** Yearning for Anarchy **
- “Free your mind of the idea of deserving, the idea of earning, and you will begin to be able to think.” *
It took two attempts to get through The Dispossessed. To be honest, the pacing drags, and switching between narrative arcs across chapters is jarring—especially in audio. But beneath the uneven rhythm lies something rare in science fiction: an attempt to realize in narrative form a society organized on different moral terms.
Le Guin teases apart the contradictions of non-authoritarian communism without turning it into utopia or dystopia. Anarchists of Anarres are fallible, proud, but human. Their view of the “propertarians” of Urras—those who need the system, the hierarchy, the boot of capitalism to stay motivated—is one of pity more than anger.

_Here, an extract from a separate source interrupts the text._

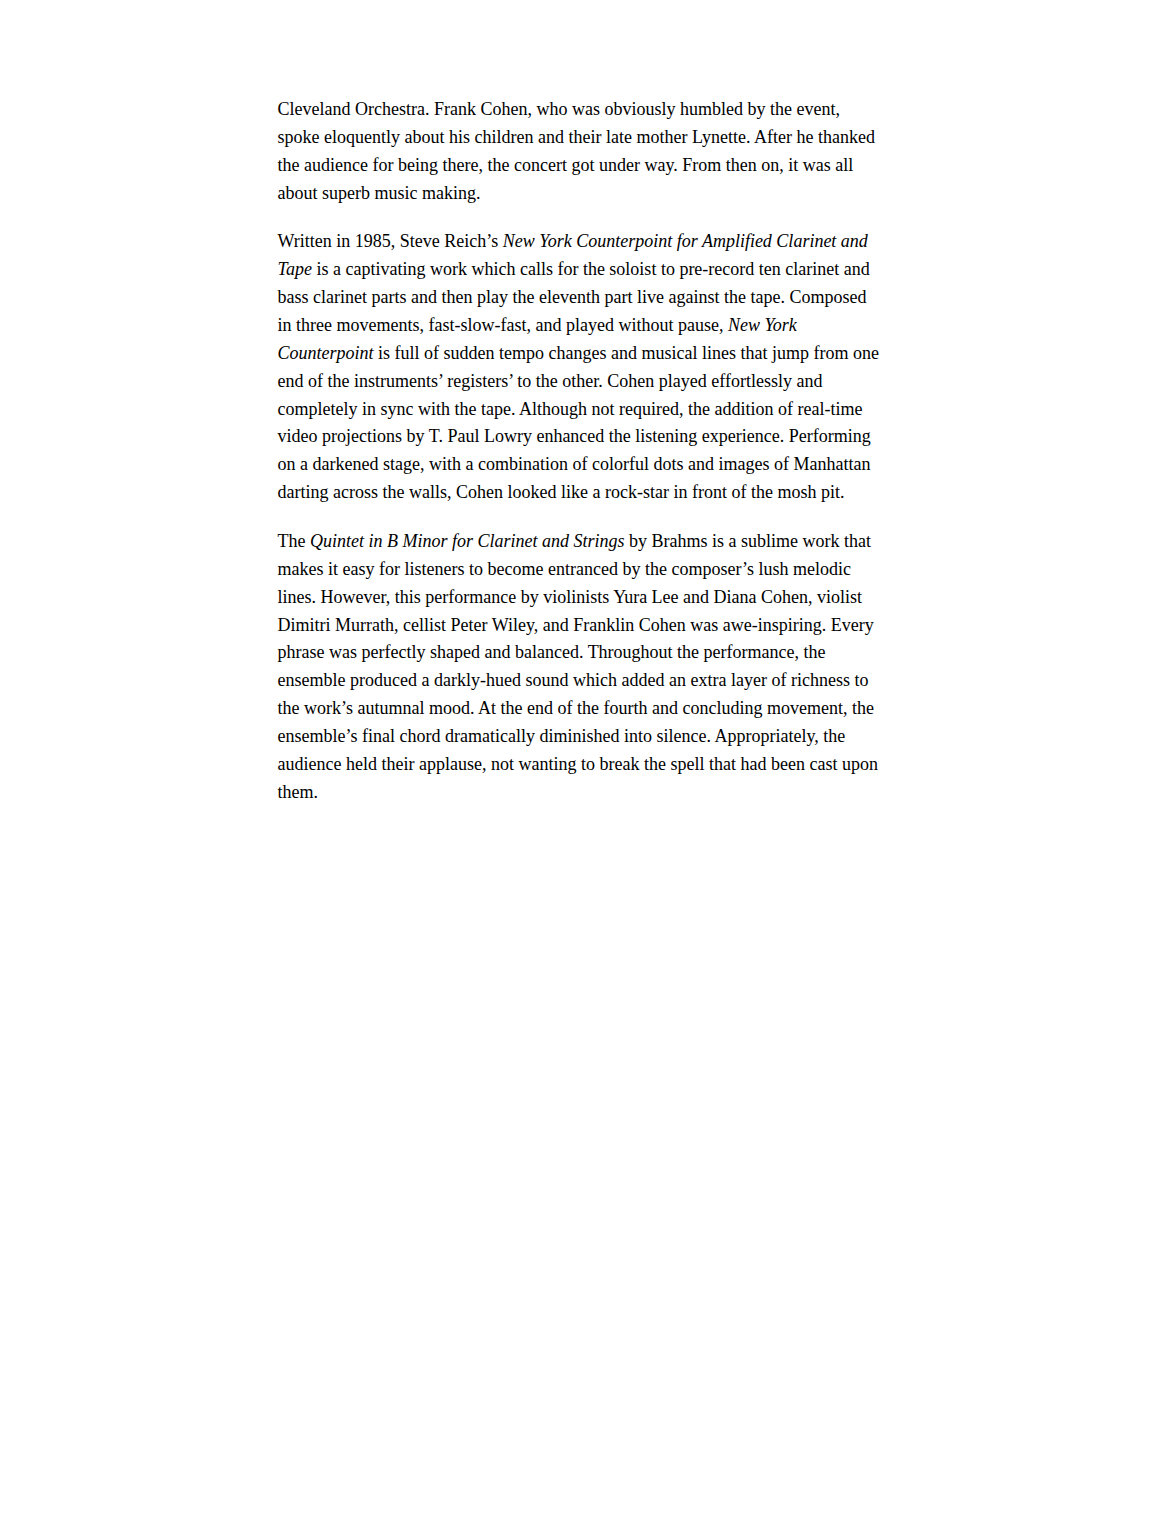Cleveland Orchestra. Frank Cohen, who was obviously humbled by the event, spoke eloquently about his children and their late mother Lynette. After he thanked the audience for being there, the concert got under way. From then on, it was all about superb music making.
Written in 1985, Steve Reich’s New York Counterpoint for Amplified Clarinet and Tape is a captivating work which calls for the soloist to pre-record ten clarinet and bass clarinet parts and then play the eleventh part live against the tape. Composed in three movements, fast-slow-fast, and played without pause, New York Counterpoint is full of sudden tempo changes and musical lines that jump from one end of the instruments’ registers’ to the other. Cohen played effortlessly and completely in sync with the tape. Although not required, the addition of real-time video projections by T. Paul Lowry enhanced the listening experience. Performing on a darkened stage, with a combination of colorful dots and images of Manhattan darting across the walls, Cohen looked like a rock-star in front of the mosh pit.
The Quintet in B Minor for Clarinet and Strings by Brahms is a sublime work that makes it easy for listeners to become entranced by the composer’s lush melodic lines. However, this performance by violinists Yura Lee and Diana Cohen, violist Dimitri Murrath, cellist Peter Wiley, and Franklin Cohen was awe-inspiring. Every phrase was perfectly shaped and balanced. Throughout the performance, the ensemble produced a darkly-hued sound which added an extra layer of richness to the work’s autumnal mood. At the end of the fourth and concluding movement, the ensemble’s final chord dramatically diminished into silence. Appropriately, the audience held their applause, not wanting to break the spell that had been cast upon them.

The book toys with the idea of purpose as both personal engine and social glue. It made me think, and, unexpectedly, it made me yearn—for an anarchy somewhere, for a social structure more different from ours, and maybe just a little better. That’s a rare feat for any novel.
** 1st readthrough **
dnf @ 15%. I think if I weren’t reading utopian books like Republic and histories of Communism at the same time this would be more interesting. Instead feels like philosophy wrapped in slow moving fiction which I’m just having trouble getting into. Maybe I’ll check back in 5 years since I seem to be clearly in the minority on this book.